In epistemologia, si chiama affidabilismo il ruolo che riveste la fiducia nel processo
della conoscenza. Per credere che un’affermazione sia vera, devo fidarmi: non solo
del mio giudizio, ma anche di quello di un altro che considero autorevole.

Ora, se un capitano d’industria inizia a dire di un altro capitano d’industria che no, di
lui non c’è da fidarsi, prima o poi comincerò ad avere dei dubbi. In questo senso,
l’offensiva mediatica di Diego Della Valle contro Sergio Marchionne (quella contro
Renzi è una foglia di fico) è un gioco vecchio come il cucco. Ecco allora l’immagine
del Marchionne anti-italiano e anti-operaio, con la mente a Via Rasella e il cuore a
Detroit.

È però un gioco futile, che rischia di trasformare il confronto delle idee in una lite tra
comari nel cortile del capitalismo domestico. L’amministratore delegato della FCA
ha sicuramente un carattere spigoloso e forse sopravvaluta il suo intuito strategico.
Ma non gli si può certo imputare una rottura che ha investito tutti gli ordinamenti
contrattuali, europei e anglosassoni.

Dopo la recessione scoppiata nel 2008, clausole derogatorie sono state
sperimentate quasi ovunque, e generale è stato un più marcato decentramento
delle relazioni industriali. Fenomeni che chiamano in causa le forme del
coinvolgimento dei lavoratori nella gestione degli accordi aziendali.

Una questione cruciale nella realtà nordeuropea, che spiega perché lì la prassi
delle deroghe al contratto nazionale non provochi le guerre di religione che si
combattono in Italia.

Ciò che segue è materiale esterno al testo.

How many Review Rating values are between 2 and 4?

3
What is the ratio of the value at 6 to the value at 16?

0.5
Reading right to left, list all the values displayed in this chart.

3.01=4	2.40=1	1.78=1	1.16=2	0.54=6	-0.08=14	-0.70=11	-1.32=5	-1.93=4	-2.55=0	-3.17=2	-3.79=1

La verità è che, per ragioni storico-politiche, da noi il tema
della democrazia economica non ha mai avuto piena cittadinanza, nonostante sia
richiamata nella Costituzione.

Non è certamente richiamato nella Carta l’articolo 18, invece. E dispiace che anche
Gianni Cuperlo, un dirigente del Pd che stimo, si sia accodato alla vulgata secondo
cui esso è un diritto costituzionale. Purtroppo è solo una tutela sociale, e – come
ogni tutela sociale – è sempre frutto di un negoziato, espressione dei rapporti di
forza che emergono conflittualmente nella società.

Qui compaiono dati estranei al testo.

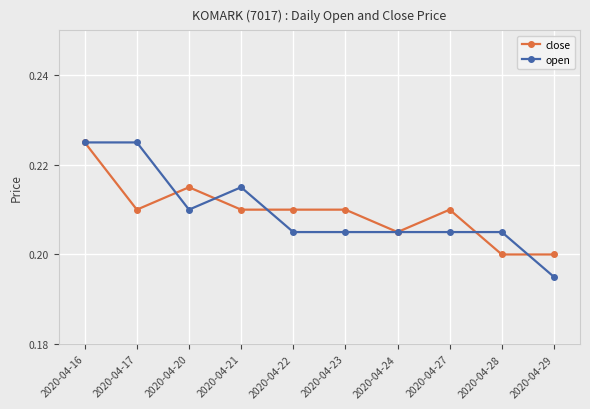

At which category does the chart reach its minimum across all series?

2020-04-29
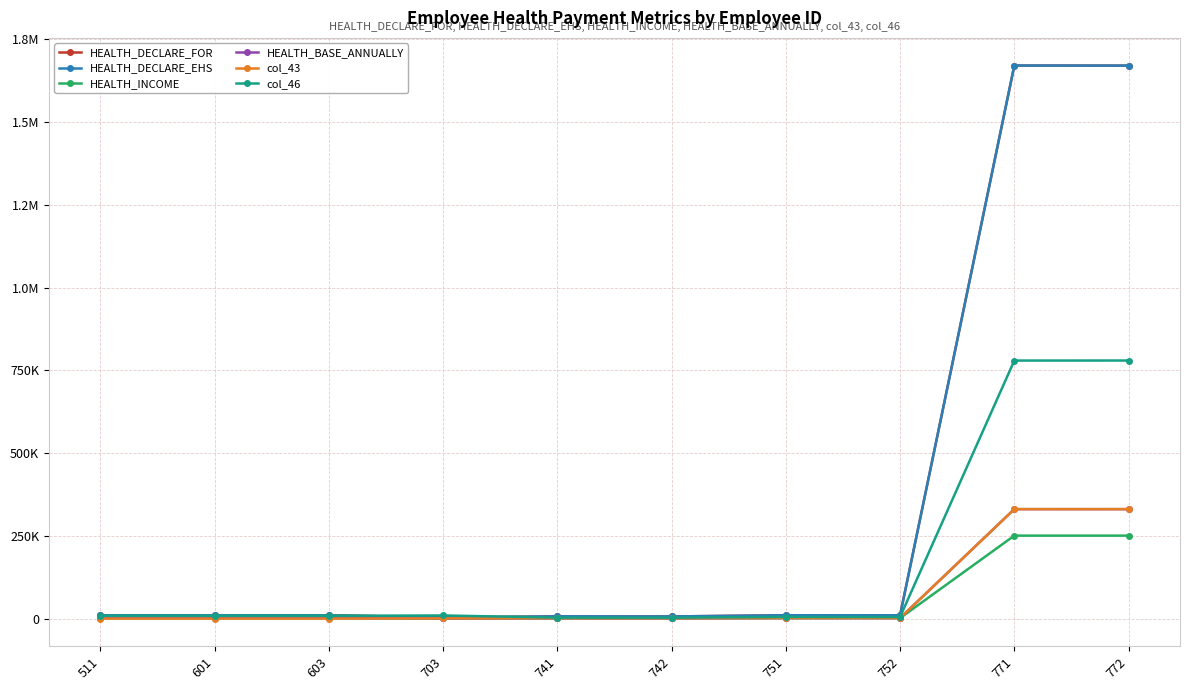

What are all the series names shown in the legend?

HEALTH_DECLARE_FOR, HEALTH_DECLARE_EHS, HEALTH_INCOME, HEALTH_BASE_ANNUALLY, col_43, col_46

Del resto, chi sostiene che la disciplina del licenziamento individuale con reintegra
non è una tutela ma un diritto universale, dovrebbe avere almeno il coraggio della
coerenza, e chiederne l’estensione alle imprese con meno di 15 dipendenti. Fausto
Bertinotti qualche anno fa la chiese, e sappiamo come andò a finire la cosa.